Flaw in California Law
Paul Ginsburg, PhD, professor of health policy and director of public policy at the Schaeffer Center for Health Policy and Economics at the University of Southern California, attributes the unanticipated consequences described in Duffy’s article to a flaw in the California out-of-network billing law.
The problem is that the state Department of Managed Health Care (DMHC) calculates the average contracted rate on the basis of current payments to providers. Secondarily, it uses each payer’s own rates, rather than the average of all payment rates in the area, he told Medscape Medical News.
These features provide a bigger incentive for payers to lower rates in cases in which they were paying physicians more than the standard rate.
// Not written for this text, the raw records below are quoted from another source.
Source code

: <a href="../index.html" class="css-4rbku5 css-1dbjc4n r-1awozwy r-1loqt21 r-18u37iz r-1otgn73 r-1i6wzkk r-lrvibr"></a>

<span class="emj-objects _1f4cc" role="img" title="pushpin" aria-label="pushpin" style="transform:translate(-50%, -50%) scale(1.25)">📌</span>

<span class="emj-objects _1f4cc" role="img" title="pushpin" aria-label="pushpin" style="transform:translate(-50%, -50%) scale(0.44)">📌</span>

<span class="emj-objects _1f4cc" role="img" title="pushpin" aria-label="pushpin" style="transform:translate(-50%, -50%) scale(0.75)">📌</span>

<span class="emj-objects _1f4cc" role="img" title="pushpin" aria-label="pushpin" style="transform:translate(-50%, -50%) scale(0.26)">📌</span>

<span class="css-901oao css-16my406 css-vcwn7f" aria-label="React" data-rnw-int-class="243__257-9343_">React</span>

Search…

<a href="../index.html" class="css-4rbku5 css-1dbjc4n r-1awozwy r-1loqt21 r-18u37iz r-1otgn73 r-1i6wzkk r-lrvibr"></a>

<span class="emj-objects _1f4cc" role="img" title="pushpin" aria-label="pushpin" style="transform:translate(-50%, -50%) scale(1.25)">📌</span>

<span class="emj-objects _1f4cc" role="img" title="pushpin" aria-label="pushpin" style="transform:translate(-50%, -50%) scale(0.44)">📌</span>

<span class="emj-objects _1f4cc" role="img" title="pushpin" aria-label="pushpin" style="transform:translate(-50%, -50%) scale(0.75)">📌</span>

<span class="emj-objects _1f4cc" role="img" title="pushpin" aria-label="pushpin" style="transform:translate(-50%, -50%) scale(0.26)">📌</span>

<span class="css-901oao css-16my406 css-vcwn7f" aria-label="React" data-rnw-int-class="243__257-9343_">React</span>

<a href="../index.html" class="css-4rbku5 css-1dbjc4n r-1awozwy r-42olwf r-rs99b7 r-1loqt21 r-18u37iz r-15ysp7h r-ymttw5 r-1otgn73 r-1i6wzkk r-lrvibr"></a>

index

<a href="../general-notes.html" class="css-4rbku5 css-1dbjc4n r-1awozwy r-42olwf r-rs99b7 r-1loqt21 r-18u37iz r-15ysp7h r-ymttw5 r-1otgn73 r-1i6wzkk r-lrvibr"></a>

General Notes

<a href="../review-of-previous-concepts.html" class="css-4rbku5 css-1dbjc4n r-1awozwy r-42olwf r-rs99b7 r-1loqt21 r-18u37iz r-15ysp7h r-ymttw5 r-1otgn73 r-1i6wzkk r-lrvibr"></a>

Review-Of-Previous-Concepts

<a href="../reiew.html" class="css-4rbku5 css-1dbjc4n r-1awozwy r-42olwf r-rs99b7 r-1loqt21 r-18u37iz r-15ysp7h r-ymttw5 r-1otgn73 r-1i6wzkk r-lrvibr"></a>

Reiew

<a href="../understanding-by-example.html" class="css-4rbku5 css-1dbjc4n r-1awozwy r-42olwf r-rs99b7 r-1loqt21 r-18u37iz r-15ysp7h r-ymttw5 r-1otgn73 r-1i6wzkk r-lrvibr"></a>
In contrast, according to the study, the state Department of Insurance, which regulates the payers that the DMHC doesn’t, uses insurers’ 2015 contracted rates, adjusted for inflation, to calculate the out-of-network payment standard. “This approach seems less apt to affect in-network rates or trigger the physician consolidation and workforce instability that interviewees reported in this study,” Duffy writes.
Citing this conclusion, Ginsburg said that the Senate HELP bill is not likely to produce lower payments to in-network physicians or increase consolidation of providers because it uses an historical benchmark that encompasses all of the payers in a market. In fact, he said, it’s likely that the bill’s authors learned from the California experience.
Ginsburg said that although he doesn’t know much about the impact of the New York law, he suspects it has led to higher payments to physicians than the benchmarking approach would have, because of the parameters it imposes on arbitrators.